You may have noticed that the last example works fine with x
as long as you use .env$n
since data variables always have precedence in data masking functions. Then why use .data
at all? Well, when you want to write functions that wrap data masking functions, you need to "tunnel" data variables through the environment variables by using the {{
(embrace) operator. When you do this however, your function also becomes a data masking function.

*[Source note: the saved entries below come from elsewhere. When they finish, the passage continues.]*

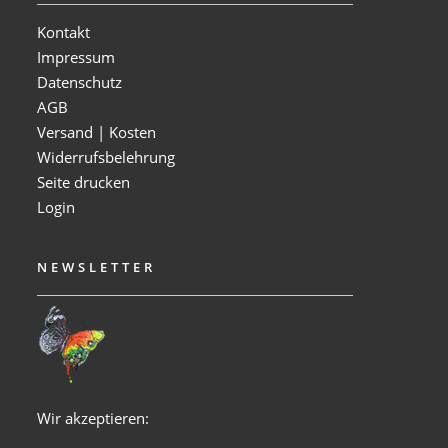
Kontakt
Impressum
Datenschutz
AGB
Versand | Kosten
Widerrufsbelehrung
Seite drucken
Login
NEWSLETTER
Wir akzeptieren:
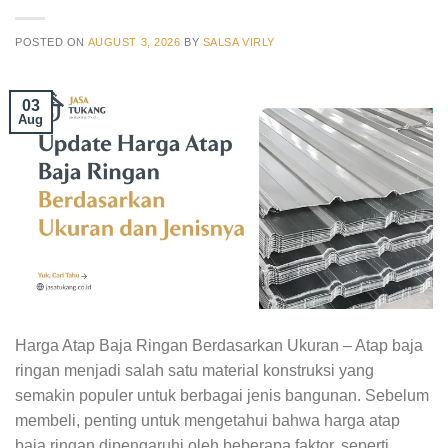
POSTED ON
AUGUST 3, 2026
BY
SALSA VIRLY
03
Aug
Harga Atap Baja Ringan Berdasarkan Ukuran – Atap baja
ringan menjadi salah satu material konstruksi yang
semakin populer untuk berbagai jenis bangunan. Sebelum
membeli, penting untuk mengetahui bahwa harga atap
baja ringan dipengaruhi oleh beberapa faktor, seperti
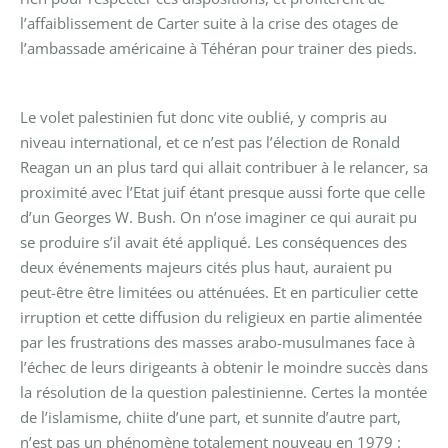
l’affaiblissement de Carter suite à la crise des otages de
l’ambassade américaine à Téhéran pour trainer des pieds.
Le volet palestinien fut donc vite oublié, y compris au
niveau international, et ce n’est pas l’élection de Ronald
Reagan un an plus tard qui allait contribuer à le relancer, sa
proximité avec l’Etat juif étant presque aussi forte que celle
d’un Georges W. Bush. On n’ose imaginer ce qui aurait pu
se produire s’il avait été appliqué. Les conséquences des
deux événements majeurs cités plus haut, auraient pu
peut-être être limitées ou atténuées. Et en particulier cette
irruption et cette diffusion du religieux en partie alimentée
par les frustrations des masses arabo-musulmanes face à
l’échec de leurs dirigeants à obtenir le moindre succès dans
la résolution de la question palestinienne. Certes la montée
de l’islamisme, chiite d’une part, et sunnite d’autre part,
n’est pas un phénomène totalement nouveau en 1979 :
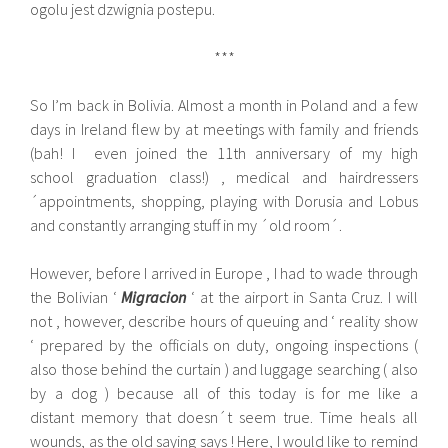
ogolu jest dzwignia postepu.
***
So I’m back in Bolivia. Almost a month in Poland and a few
days in Ireland flew by at meetings with family and friends
(bah! I even joined the 11th anniversary of my high
school graduation class!) , medical and hairdressers
´appointments, shopping, playing with Dorusia and Lobus
and constantly arranging stuff in my ´old room´.
However, before I arrived in Europe , I had to wade through
the Bolivian ‘
Migracion
‘ at the airport in Santa Cruz. I will
not , however, describe hours of queuing and ‘ reality show
‘ prepared by the officials on duty, ongoing inspections (
also those behind the curtain ) and luggage searching ( also
by a dog ) because all of this today is for me like a
distant memory that doesn´t seem true. Time heals all
wounds, as the old saying says ! Here, I would like to remind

library(dplyr, warn.conflicts = FALSE)
my_function <- function(data, by, var) {
data %>%
group_by({{ by }}) %>%
summarise(avg = mean({{ var }}))
}
# my_function is a data masking function. This allows the user to supply bare
# quoted expressions to function arguments just like dplyr functions.
my_function(iris, Species, Sepal.Width)
#> `summarise()` ungrouping output (override with `.groups` argument)
#> # A tibble: 3 x 2
#> Species avg
#> <fct> <dbl>
#> 1 setosa 3.43
#> 2 versicolor 2.77
#> 3 virginica 2.97
Created on 2020-08-14 by the reprex package (v0.3.0)
This means that users who want to wrap your function (say within your team or organization) will have to know about data masking and the theory behind it. What if you wanted to avoid this and create a "regular" function? Here's where .data
comes in with the [[
operator.
library(dplyr, warn.conflicts = FALSE)
my_function <- function(data, by, var) {
data %>%
group_by(.data[[by]]) %>%
summarise(avg = mean(.data[[var]]))
}
# my_function is a regular function with no data masking properties. Arguments
# must be supplied as strings just like most base R functions.
my_function(iris, "Species", "Sepal.Width")
#> `summarise()` ungrouping output (override with `.groups` argument)
#> # A tibble: 3 x 2
#> Species avg
#> <fct> <dbl>
#> 1 setosa 3.43
#> 2 versicolor 2.77
#> 3 virginica 2.97
Created on 2020-08-14 by the reprex package (v0.3.0)
Hope that explanation makes things clear.
Note: Credit goes to Lionel Henry for some of the examples used above as I learned about these concepts mostly from his lectures.